- What to work on
The entries below contain a stretch that opens with the line containing "3. APPOINTMENT" and closes with the line containing "successful or not."; set down that stretch exactly, both ends included, and nothing else.

Collected data

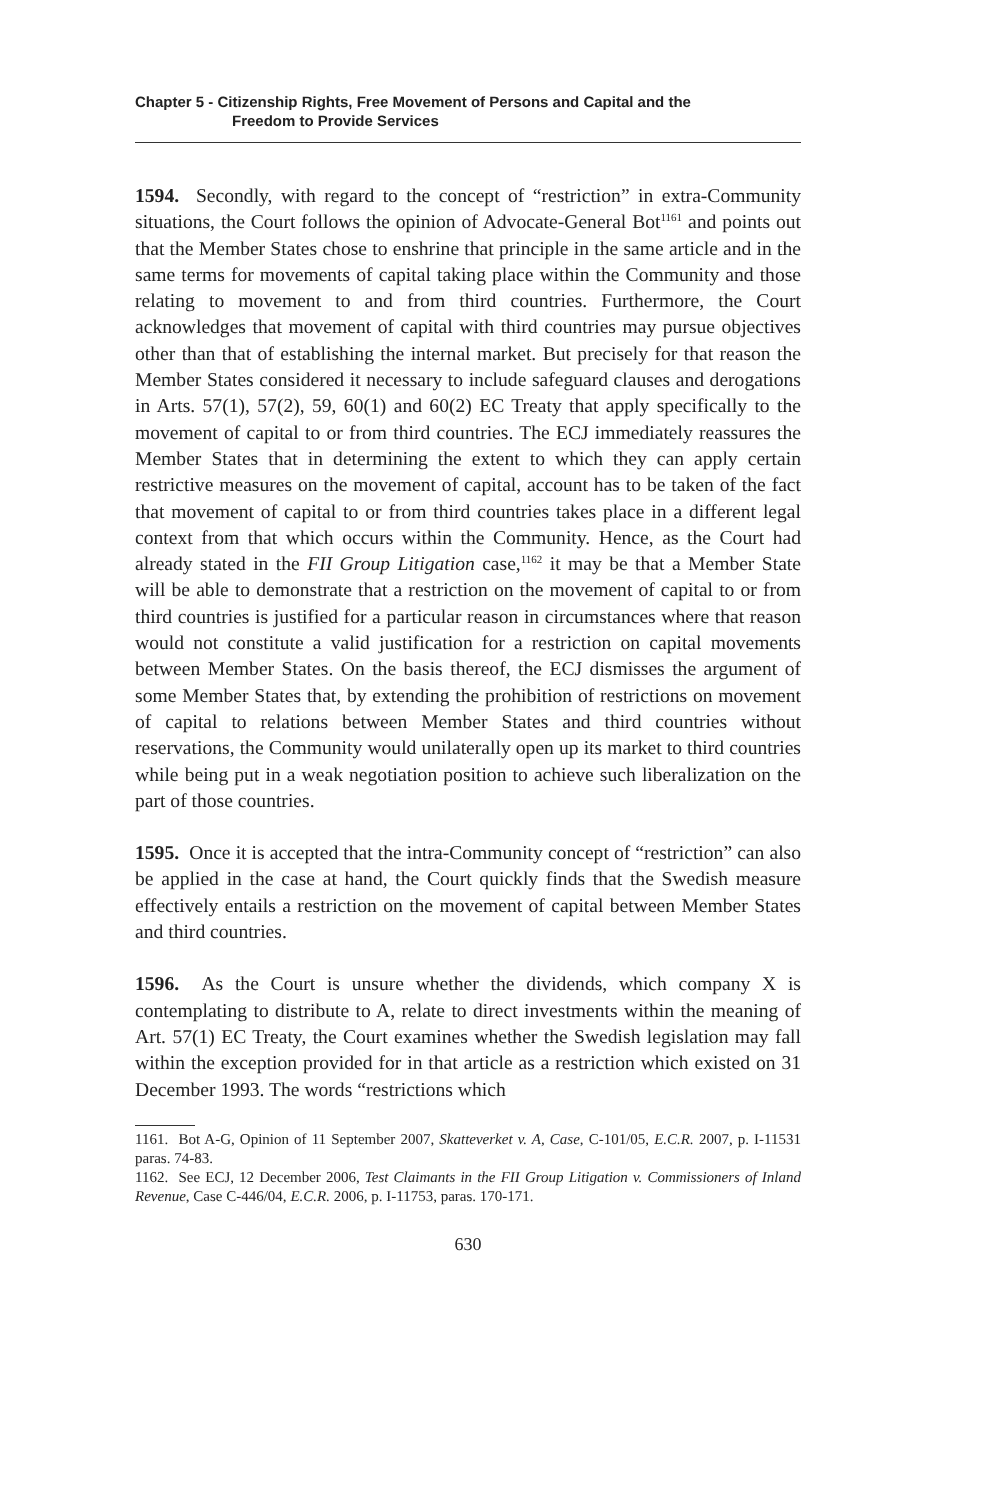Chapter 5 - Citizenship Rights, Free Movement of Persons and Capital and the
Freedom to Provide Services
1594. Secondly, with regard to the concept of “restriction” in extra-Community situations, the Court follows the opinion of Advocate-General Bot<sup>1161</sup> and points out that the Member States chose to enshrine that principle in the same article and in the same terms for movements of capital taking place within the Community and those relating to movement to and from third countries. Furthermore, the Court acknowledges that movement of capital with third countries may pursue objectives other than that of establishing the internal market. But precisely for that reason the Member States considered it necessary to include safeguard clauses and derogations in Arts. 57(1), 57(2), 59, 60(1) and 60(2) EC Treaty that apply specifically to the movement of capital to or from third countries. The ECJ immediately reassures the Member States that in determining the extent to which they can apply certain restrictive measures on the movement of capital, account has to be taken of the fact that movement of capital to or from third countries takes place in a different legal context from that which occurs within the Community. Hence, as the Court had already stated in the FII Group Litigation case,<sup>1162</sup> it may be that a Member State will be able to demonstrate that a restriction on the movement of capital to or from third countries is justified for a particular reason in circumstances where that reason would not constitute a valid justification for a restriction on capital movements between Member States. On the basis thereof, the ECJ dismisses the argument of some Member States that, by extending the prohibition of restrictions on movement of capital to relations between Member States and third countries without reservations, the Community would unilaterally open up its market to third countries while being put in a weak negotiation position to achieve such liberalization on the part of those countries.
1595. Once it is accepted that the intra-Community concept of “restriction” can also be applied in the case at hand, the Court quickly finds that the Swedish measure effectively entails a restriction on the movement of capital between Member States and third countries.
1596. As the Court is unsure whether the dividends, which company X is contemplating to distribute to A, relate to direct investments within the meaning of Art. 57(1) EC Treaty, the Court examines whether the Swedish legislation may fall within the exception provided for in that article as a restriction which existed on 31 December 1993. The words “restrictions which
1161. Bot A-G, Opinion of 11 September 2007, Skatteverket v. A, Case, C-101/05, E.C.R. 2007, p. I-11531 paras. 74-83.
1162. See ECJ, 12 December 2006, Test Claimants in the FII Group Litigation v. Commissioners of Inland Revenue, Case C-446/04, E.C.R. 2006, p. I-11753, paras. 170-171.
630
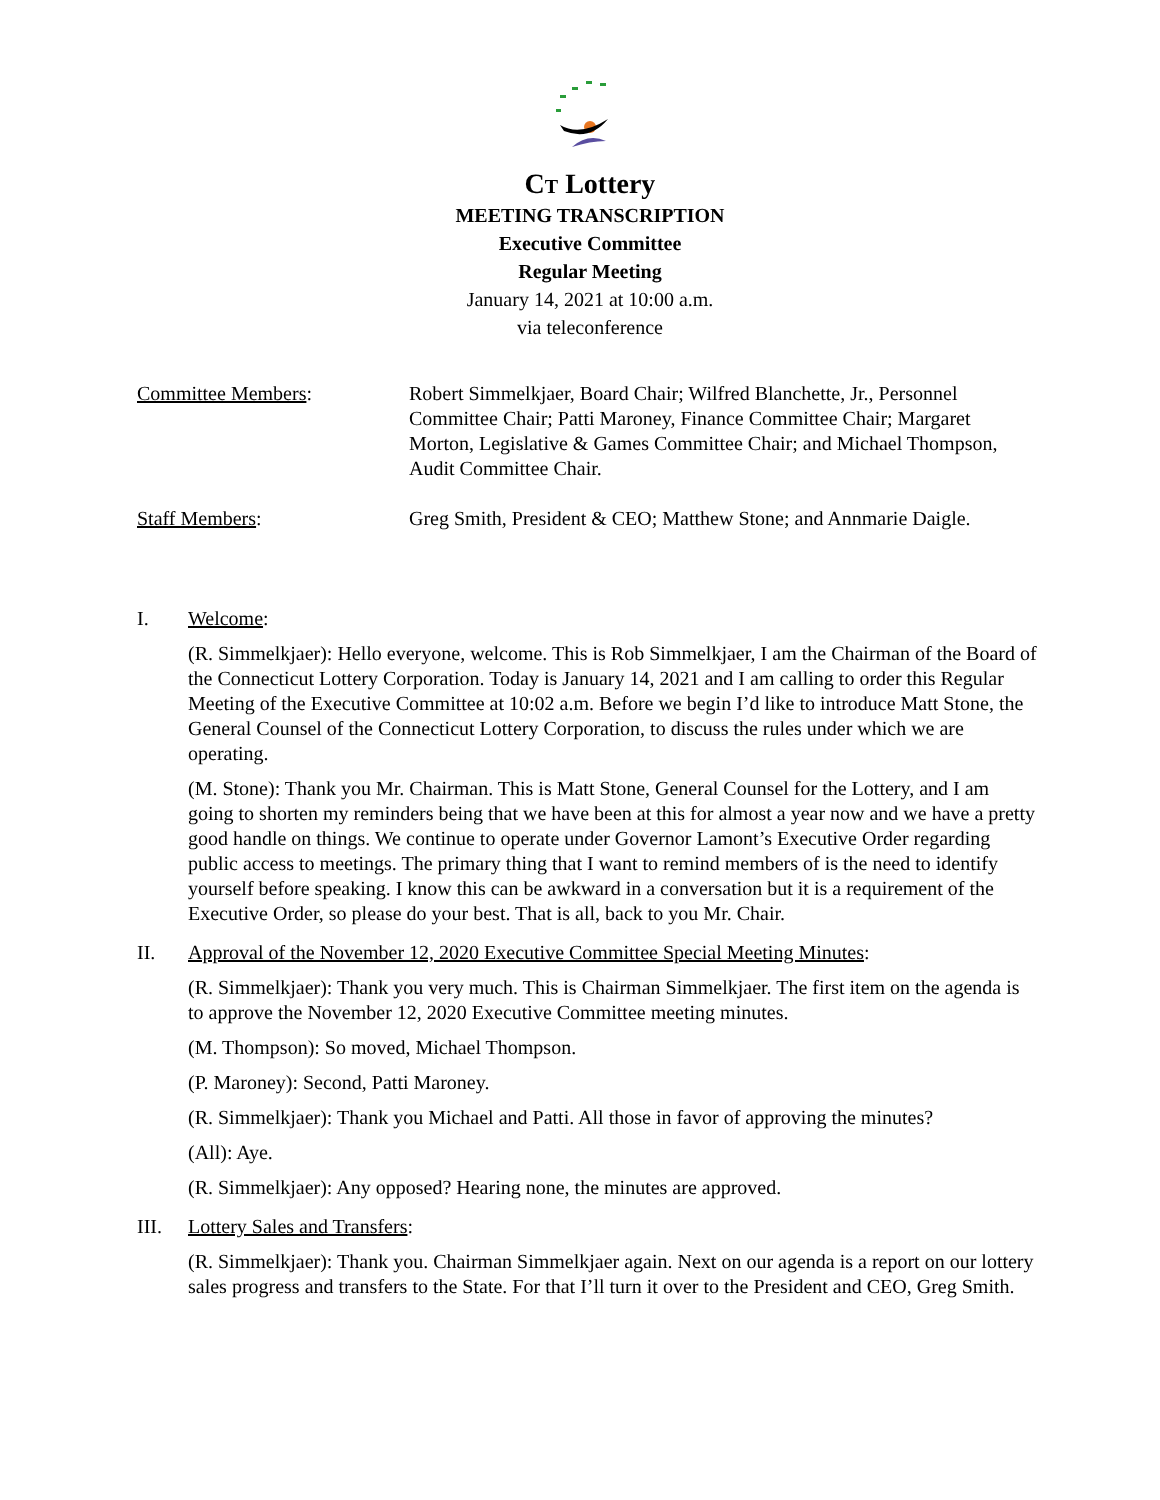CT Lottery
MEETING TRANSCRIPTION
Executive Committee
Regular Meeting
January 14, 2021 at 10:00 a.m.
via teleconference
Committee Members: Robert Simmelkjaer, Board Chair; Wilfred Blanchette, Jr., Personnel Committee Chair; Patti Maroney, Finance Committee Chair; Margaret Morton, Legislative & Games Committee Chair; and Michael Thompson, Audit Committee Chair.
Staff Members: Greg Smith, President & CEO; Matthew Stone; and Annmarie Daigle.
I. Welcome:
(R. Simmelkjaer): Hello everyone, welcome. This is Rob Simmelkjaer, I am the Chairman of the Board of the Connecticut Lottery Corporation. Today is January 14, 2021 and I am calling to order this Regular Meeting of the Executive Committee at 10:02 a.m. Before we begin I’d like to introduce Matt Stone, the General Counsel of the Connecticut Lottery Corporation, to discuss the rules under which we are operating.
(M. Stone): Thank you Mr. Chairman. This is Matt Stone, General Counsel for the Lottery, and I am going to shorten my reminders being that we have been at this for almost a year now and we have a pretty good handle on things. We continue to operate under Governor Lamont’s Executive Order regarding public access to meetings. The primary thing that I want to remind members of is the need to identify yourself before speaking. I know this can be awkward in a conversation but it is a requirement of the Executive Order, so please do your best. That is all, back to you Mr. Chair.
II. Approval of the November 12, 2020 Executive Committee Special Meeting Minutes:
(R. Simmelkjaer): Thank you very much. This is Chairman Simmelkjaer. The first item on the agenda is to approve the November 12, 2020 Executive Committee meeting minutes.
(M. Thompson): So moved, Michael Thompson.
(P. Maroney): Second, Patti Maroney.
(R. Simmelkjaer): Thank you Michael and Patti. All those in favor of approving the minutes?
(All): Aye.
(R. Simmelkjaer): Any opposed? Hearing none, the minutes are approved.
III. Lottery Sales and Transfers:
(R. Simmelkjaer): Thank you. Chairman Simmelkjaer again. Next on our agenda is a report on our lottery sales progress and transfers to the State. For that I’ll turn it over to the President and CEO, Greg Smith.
...
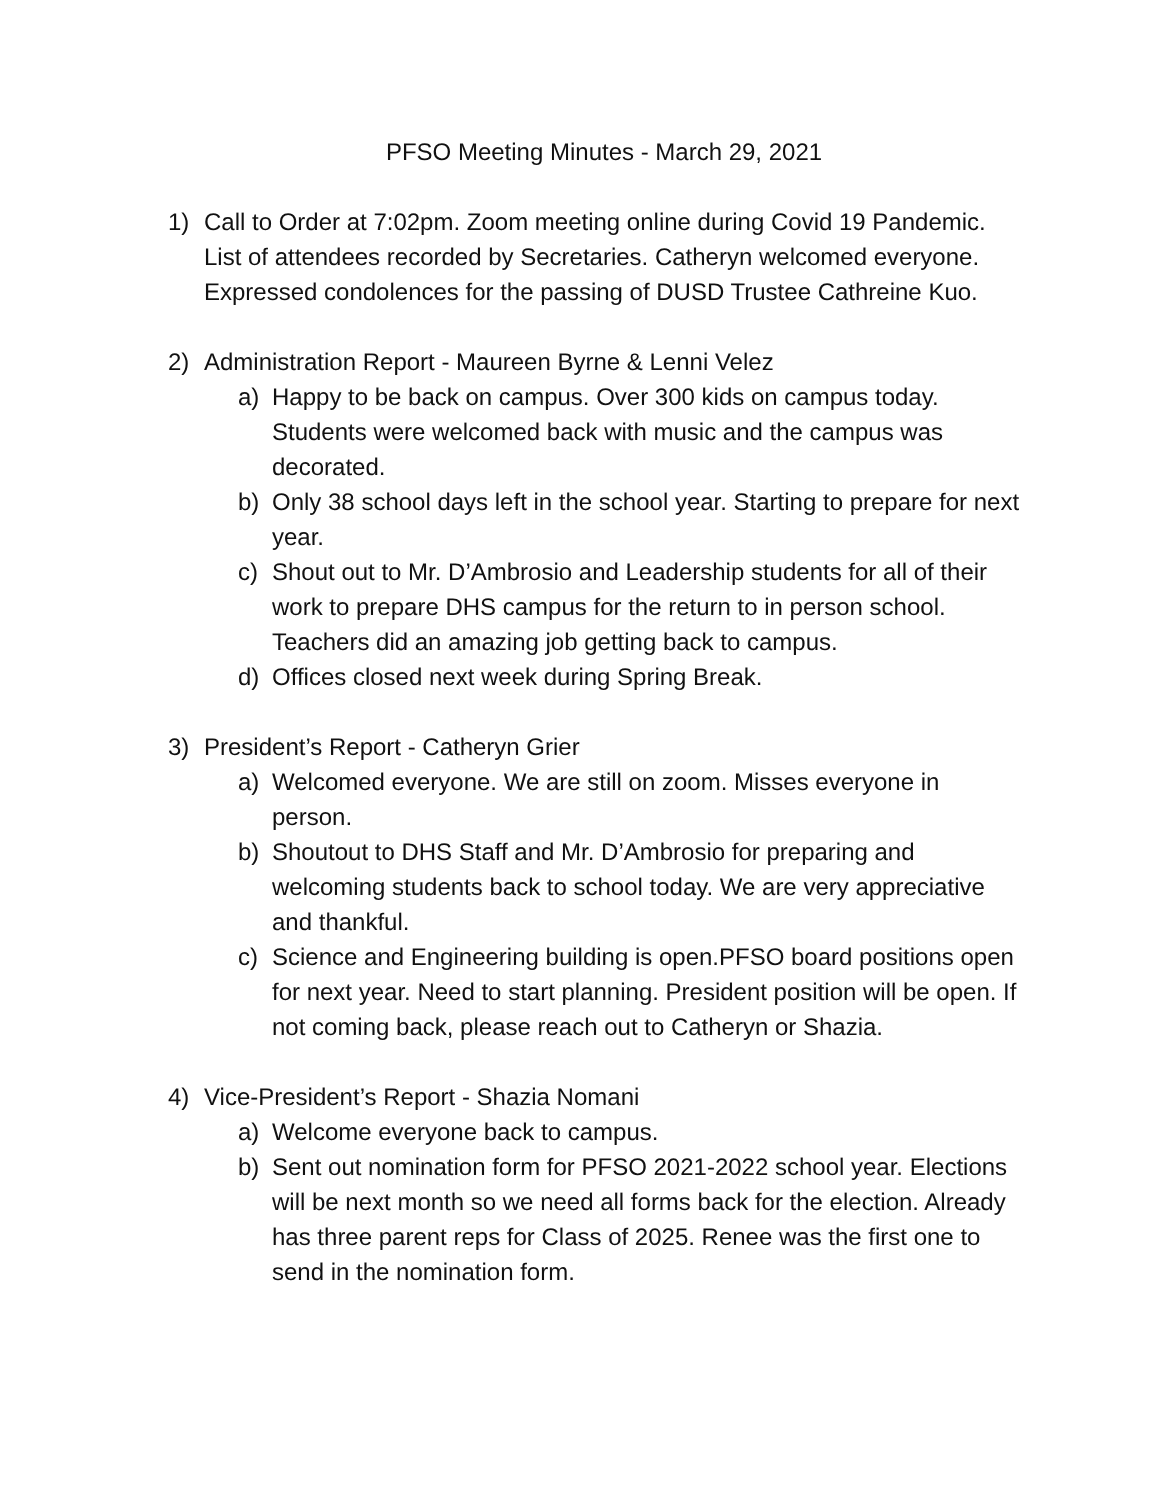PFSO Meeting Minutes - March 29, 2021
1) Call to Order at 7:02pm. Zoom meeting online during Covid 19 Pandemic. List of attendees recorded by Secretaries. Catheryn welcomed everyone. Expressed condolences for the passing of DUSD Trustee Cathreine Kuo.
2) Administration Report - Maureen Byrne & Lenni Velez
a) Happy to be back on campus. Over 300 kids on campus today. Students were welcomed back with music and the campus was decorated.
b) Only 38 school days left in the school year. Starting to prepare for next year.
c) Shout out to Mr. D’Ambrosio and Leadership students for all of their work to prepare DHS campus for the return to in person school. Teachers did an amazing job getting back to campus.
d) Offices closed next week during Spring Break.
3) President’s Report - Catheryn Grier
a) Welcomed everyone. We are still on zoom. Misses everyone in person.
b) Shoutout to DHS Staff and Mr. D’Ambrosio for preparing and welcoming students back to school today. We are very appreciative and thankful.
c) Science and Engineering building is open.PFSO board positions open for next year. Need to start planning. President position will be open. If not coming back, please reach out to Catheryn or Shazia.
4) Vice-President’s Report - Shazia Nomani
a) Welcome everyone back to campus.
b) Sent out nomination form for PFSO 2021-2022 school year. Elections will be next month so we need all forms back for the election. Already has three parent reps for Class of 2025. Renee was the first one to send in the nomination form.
--
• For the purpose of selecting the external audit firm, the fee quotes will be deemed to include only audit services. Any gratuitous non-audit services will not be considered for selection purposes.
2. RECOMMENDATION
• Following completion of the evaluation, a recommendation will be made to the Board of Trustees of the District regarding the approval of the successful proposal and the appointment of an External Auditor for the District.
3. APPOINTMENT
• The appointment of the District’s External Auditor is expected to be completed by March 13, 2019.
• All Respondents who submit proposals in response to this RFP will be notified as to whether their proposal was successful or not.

- Reply
3. APPOINTMENT
• The appointment of the District’s External Auditor is expected to be completed by March 13, 2019.
• All Respondents who submit proposals in response to this RFP will be notified as to whether their proposal was successful or not.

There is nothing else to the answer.